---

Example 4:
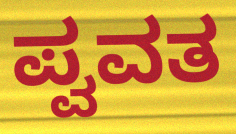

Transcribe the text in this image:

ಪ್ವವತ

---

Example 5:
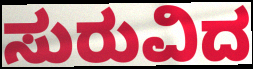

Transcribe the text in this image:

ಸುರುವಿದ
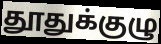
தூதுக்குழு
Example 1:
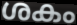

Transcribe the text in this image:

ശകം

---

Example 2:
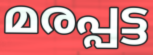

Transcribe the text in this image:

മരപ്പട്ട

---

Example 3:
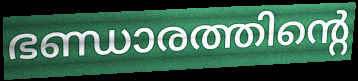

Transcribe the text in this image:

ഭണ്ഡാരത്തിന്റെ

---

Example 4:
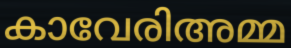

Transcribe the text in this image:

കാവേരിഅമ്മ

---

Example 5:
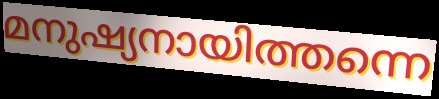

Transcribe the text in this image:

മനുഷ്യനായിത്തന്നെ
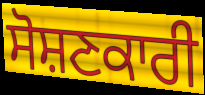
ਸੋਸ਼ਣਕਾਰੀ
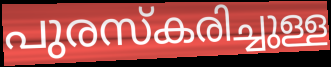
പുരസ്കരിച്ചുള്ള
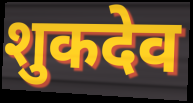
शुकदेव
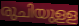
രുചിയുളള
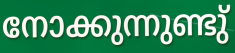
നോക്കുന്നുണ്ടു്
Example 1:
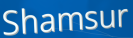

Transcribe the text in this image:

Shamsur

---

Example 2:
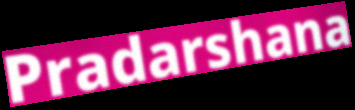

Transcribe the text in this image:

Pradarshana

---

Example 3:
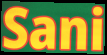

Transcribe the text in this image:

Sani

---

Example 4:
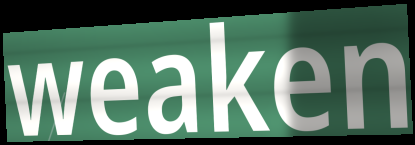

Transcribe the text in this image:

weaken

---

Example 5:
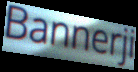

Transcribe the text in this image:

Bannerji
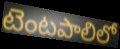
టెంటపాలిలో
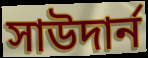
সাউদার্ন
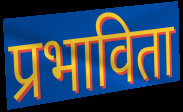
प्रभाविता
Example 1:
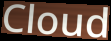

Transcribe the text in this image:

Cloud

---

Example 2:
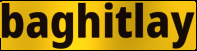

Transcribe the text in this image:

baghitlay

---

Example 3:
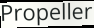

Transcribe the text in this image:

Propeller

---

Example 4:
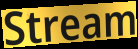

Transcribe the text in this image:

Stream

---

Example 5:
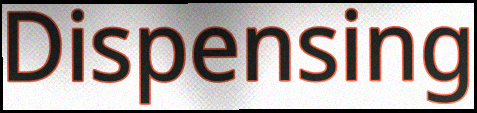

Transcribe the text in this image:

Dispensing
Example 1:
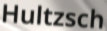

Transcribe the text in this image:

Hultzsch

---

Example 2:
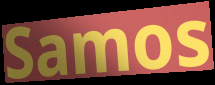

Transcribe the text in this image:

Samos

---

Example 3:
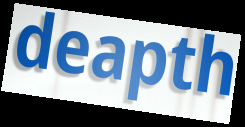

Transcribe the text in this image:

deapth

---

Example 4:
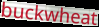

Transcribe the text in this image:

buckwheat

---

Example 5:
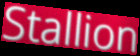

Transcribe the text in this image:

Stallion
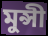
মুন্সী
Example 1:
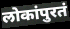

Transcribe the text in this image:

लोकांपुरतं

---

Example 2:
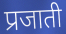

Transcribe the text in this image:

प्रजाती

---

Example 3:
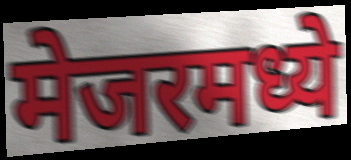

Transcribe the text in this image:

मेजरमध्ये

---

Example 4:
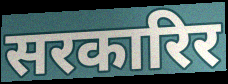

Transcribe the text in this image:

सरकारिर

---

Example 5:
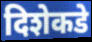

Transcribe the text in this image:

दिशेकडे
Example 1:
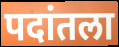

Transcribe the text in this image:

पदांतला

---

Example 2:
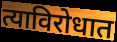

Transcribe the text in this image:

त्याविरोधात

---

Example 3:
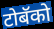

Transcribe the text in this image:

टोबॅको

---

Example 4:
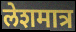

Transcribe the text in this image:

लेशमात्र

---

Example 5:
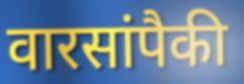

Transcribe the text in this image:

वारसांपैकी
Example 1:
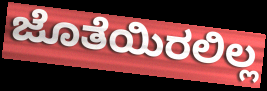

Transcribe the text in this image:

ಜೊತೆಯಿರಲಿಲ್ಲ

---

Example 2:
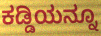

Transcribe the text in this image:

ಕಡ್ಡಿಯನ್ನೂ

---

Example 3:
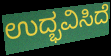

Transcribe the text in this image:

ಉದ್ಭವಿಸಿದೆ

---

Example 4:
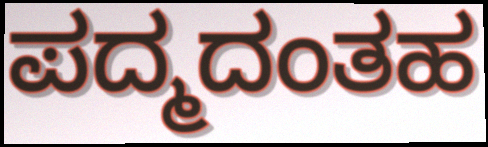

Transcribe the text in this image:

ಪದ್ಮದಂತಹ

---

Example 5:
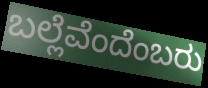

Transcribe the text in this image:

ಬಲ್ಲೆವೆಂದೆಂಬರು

▶ _WHAT YOU WILL DO_: Please format every line of the entries above as a JSON list of strings, one string per line, with blank lines omitted and the pictures left out.

▶ _RESPONSE TO THIS TASK_:
[
  "---",
  "Example 4:",
  "Transcribe the text in this image:",
  "ಪ್ವವತ",
  "---",
  "Example 5:",
  "Transcribe the text in this image:",
  "ಸುರುವಿದ",
  "தூதுக்குழு",
  "Example 1:",
  "Transcribe the text in this image:",
  "ശകം",
  "---",
  "Example 2:",
  "Transcribe the text in this image:",
  "മരപ്പട്ട",
  "---",
  "Example 3:",
  "Transcribe the text in this image:",
  "ഭണ്ഡാരത്തിന്റെ",
  "---",
  "Example 4:",
  "Transcribe the text in this image:",
  "കാവേരിഅമ്മ",
  "---",
  "Example 5:",
  "Transcribe the text in this image:",
  "മനുഷ്യനായിത്തന്നെ",
  "ਸੋਸ਼ਣਕਾਰੀ",
  "പുരസ്കരിച്ചുള്ള",
  "शुकदेव",
  "രുചിയുളള",
  "നോക്കുന്നുണ്ടു്",
  "Example 1:",
  "Transcribe the text in this image:",
  "Shamsur",
  "---",
  "Example 2:",
  "Transcribe the text in this image:",
  "Pradarshana",
  "---",
  "Example 3:",
  "Transcribe the text in this image:",
  "Sani",
  "---",
  "Example 4:",
  "Transcribe the text in this image:",
  "weaken",
  "---",
  "Example 5:",
  "Transcribe the text in this image:",
  "Bannerji",
  "టెంటపాలిలో",
  "সাউদার্ন",
  "प्रभाविता",
  "Example 1:",
  "Transcribe the text in this image:",
  "Cloud",
  "---",
  "Example 2:",
  "Transcribe the text in this image:",
  "baghitlay",
  "---",
  "Example 3:",
  "Transcribe the text in this image:",
  "Propeller",
  "---",
  "Example 4:",
  "Transcribe the text in this image:",
  "Stream",
  "---",
  "Example 5:",
  "Transcribe the text in this image:",
  "Dispensing",
  "Example 1:",
  "Transcribe the text in this image:",
  "Hultzsch",
  "---",
  "Example 2:",
  "Transcribe the text in this image:",
  "Samos",
  "---",
  "Example 3:",
  "Transcribe the text in this image:",
  "deapth",
  "---",
  "Example 4:",
  "Transcribe the text in this image:",
  "buckwheat",
  "---",
  "Example 5:",
  "Transcribe the text in this image:",
  "Stallion",
  "মুন্সী",
  "Example 1:",
  "Transcribe the text in this image:",
  "लोकांपुरतं",
  "---",
  "Example 2:",
  "Transcribe the text in this image:",
  "प्रजाती",
  "---",
  "Example 3:",
  "Transcribe the text in this image:",
  "मेजरमध्ये",
  "---",
  "Example 4:",
  "Transcribe the text in this image:",
  "सरकारिर",
  "---",
  "Example 5:",
  "Transcribe the text in this image:",
  "दिशेकडे",
  "Example 1:",
  "Transcribe the text in this image:",
  "पदांतला",
  "---",
  "Example 2:",
  "Transcribe the text in this image:",
  "त्याविरोधात",
  "---",
  "Example 3:",
  "Transcribe the text in this image:",
  "टोबॅको",
  "---",
  "Example 4:",
  "Transcribe the text in this image:",
  "लेशमात्र",
  "---",
  "Example 5:",
  "Transcribe the text in this image:",
  "वारसांपैकी",
  "Example 1:",
  "Transcribe the text in this image:",
  "ಜೊತೆಯಿರಲಿಲ್ಲ",
  "---",
  "Example 2:",
  "Transcribe the text in this image:",
  "ಕಡ್ಡಿಯನ್ನೂ",
  "---",
  "Example 3:",
  "Transcribe the text in this image:",
  "ಉದ್ಭವಿಸಿದೆ",
  "---",
  "Example 4:",
  "Transcribe the text in this image:",
  "ಪದ್ಮದಂತಹ",
  "---",
  "Example 5:",
  "Transcribe the text in this image:",
  "ಬಲ್ಲೆವೆಂದೆಂಬರು"
]